_Work instructions_.
Filter the entries below, keeping only lines with "Bandung".

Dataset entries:
• • •
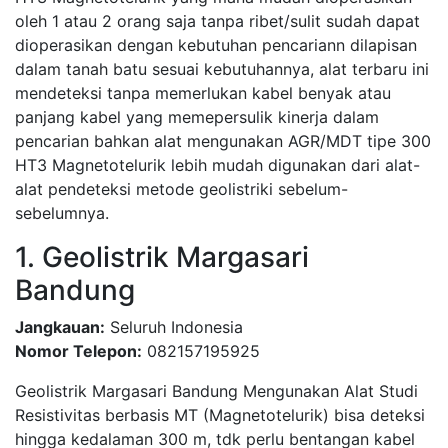
oleh 1 atau 2 orang saja tanpa ribet/sulit sudah dapat
dioperasikan dengan kebutuhan pencariann dilapisan
dalam tanah batu sesuai kebutuhannya, alat terbaru ini
mendeteksi tanpa memerlukan kabel benyak atau
panjang kabel yang memepersulik kinerja dalam
pencarian bahkan alat mengunakan AGR/MDT tipe 300
HT3 Magnetotelurik lebih mudah digunakan dari alat-
alat pendeteksi metode geolistriki sebelum-
sebelumnya.
1. Geolistrik Margasari
Bandung
Jangkauan:
Seluruh Indonesia
Nomor Telepon:
082157195925
Geolistrik Margasari Bandung Mengunakan Alat Studi
Resistivitas berbasis MT (Magnetotelurik) bisa deteksi
hingga kedalaman 300 m, tdk perlu bentangan kabel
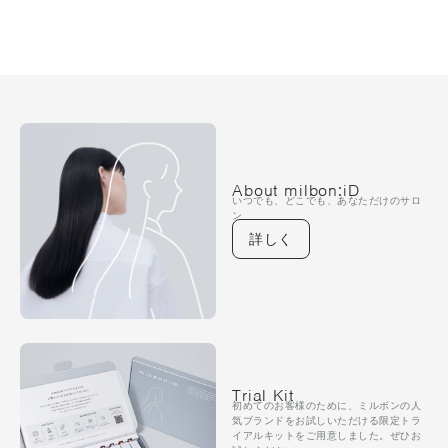
About milbon:iD
いつでも、どこでも、あなただけのサロ
ン
詳しく
Trial Kit
初めてのお客様のために、ミルボンの人
気ブランドをお試しいただける限定トラ
イアルキットをご用意しました。ぜひお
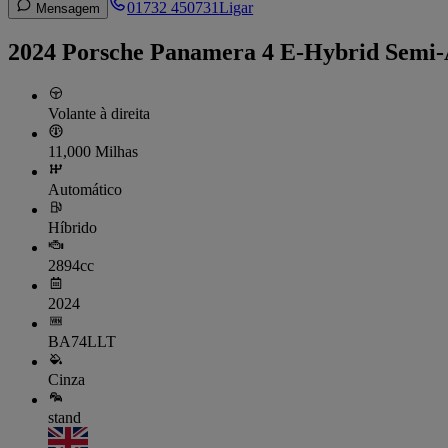
01732 450731
Ligar
Mensagem
2024 Porsche Panamera 4 E-Hybrid Semi
Volante à direita
11,000 Milhas
Automático
Híbrido
2894cc
2024
BA74LLT
Cinza
stand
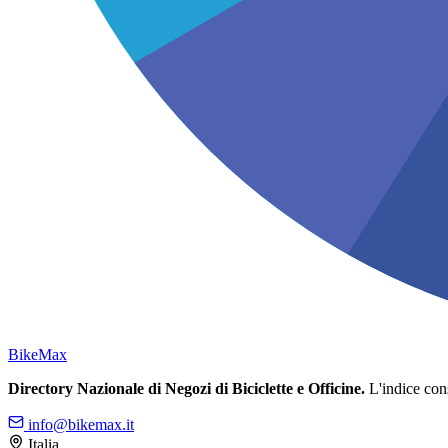
Bike
Max
Directory Nazionale di Negozi di Biciclette e Officine.
L'indice conso
info@bikemax.it
Italia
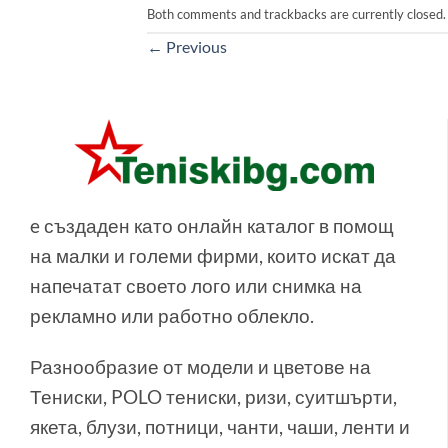
Both comments and trackbacks are currently closed.
←
Previous
e създаден като онлайн каталог в помощ
на малки и големи фирми, които искат да
напечатат своето лого или снимка на
рекламно или работно облекло.
Разнообразие от модели и цветове на
Тениски, POLO тениски, ризи, суитшърти,
якета, блузи, потници, чанти, чаши, ленти и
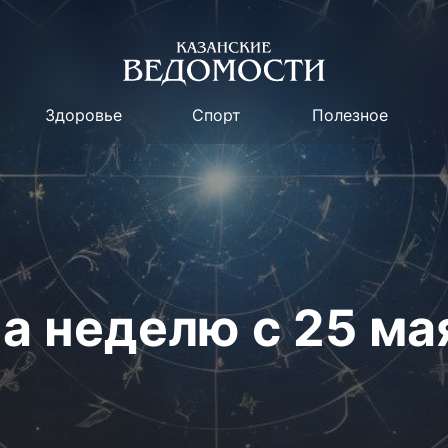
Здоровье
Спорт
Полезное
а неделю с 25 мая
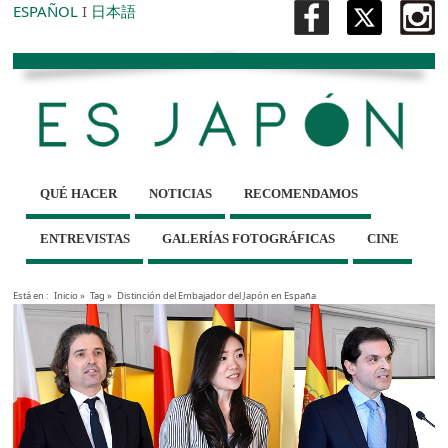
ESPAÑOL
I
日本語
QUÉ HACER
NOTICIAS
RECOMENDAMOS
ENTREVISTAS
GALERÍAS FOTOGRÁFICAS
CINE
Está en :
Inicio
»
Tag »
Distinción del Embajador del Japón en España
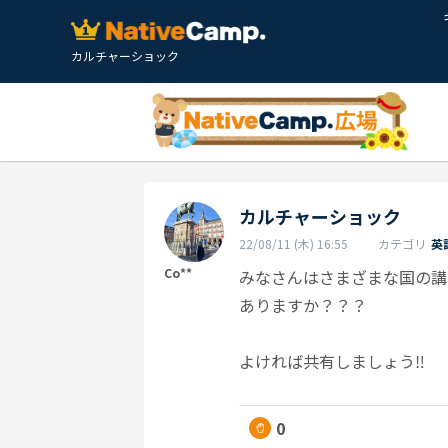
カルチャーショック
カルチャーショック
22/08/11 (木) 16:55
カテゴリ
英
Co**
みなさんはさまざまな国の講
ありますか？？？
よければ共有しましょう‼︎
0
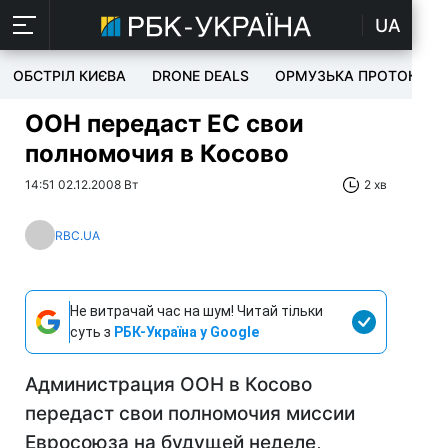
UA
ОБСТРІЛ КИЄВА
DRONE DEALS
ОРМУЗЬКА ПРОТОКА
ООН передаст ЕС свои
полномочия в Косово
14:51 02.12.2008 Вт
2 хв
RBC.UA
Не витрачай час на шум! Читай тільки
суть з
РБК-Україна у Google
Администрация ООН в Косово
передаст свои полномочия миссии
Евросоюза на будущей неделе,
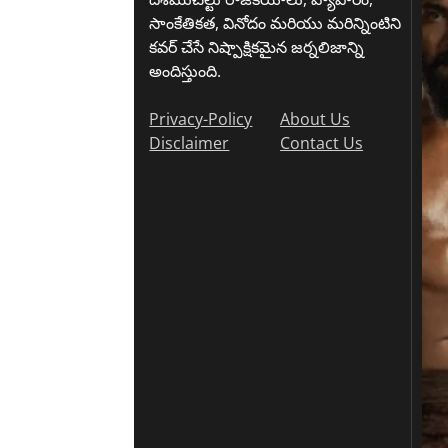
సాంకేతికత, వినోదం మరియు మరిన్నింటిని
కవర్ చేసే నిష్పాక్షికమైన జర్నలిజాన్ని
అందిస్తుంది.
Privacy-Policy
About Us
Disclaimer
Contact Us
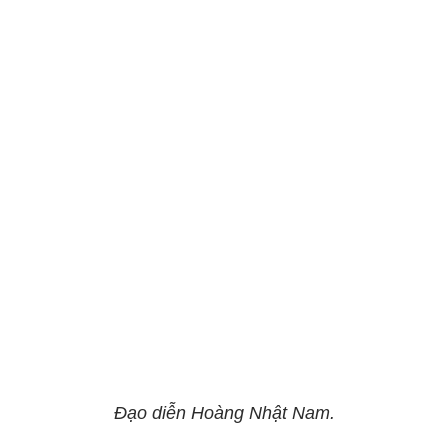
Đạo diễn Hoàng Nhật Nam.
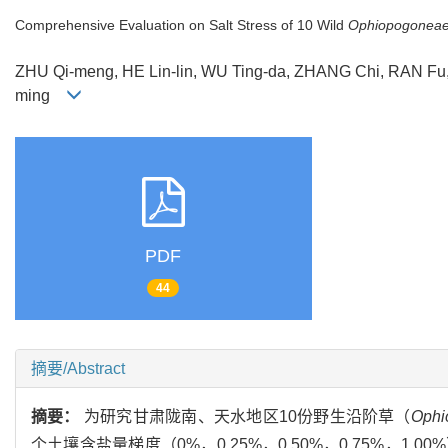
Comprehensive Evaluation on Salt Stress of 10 Wild
Ophiopogonea
ZHU Qi-meng, HE Lin-lin, WU Ting-da, ZHANG Chi, RAN Fu,
ming
PDF
44
摘要/Abstract
摘要：
为研究甘肃陇南、天水地区10份野生沿阶草（
Ophi
个土壤含盐量梯度（0%，0.25%，0.50%，0.75%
• • •
_Output for this exercise_.
Bandung
Geolistrik Margasari Bandung Mengunakan Alat Studi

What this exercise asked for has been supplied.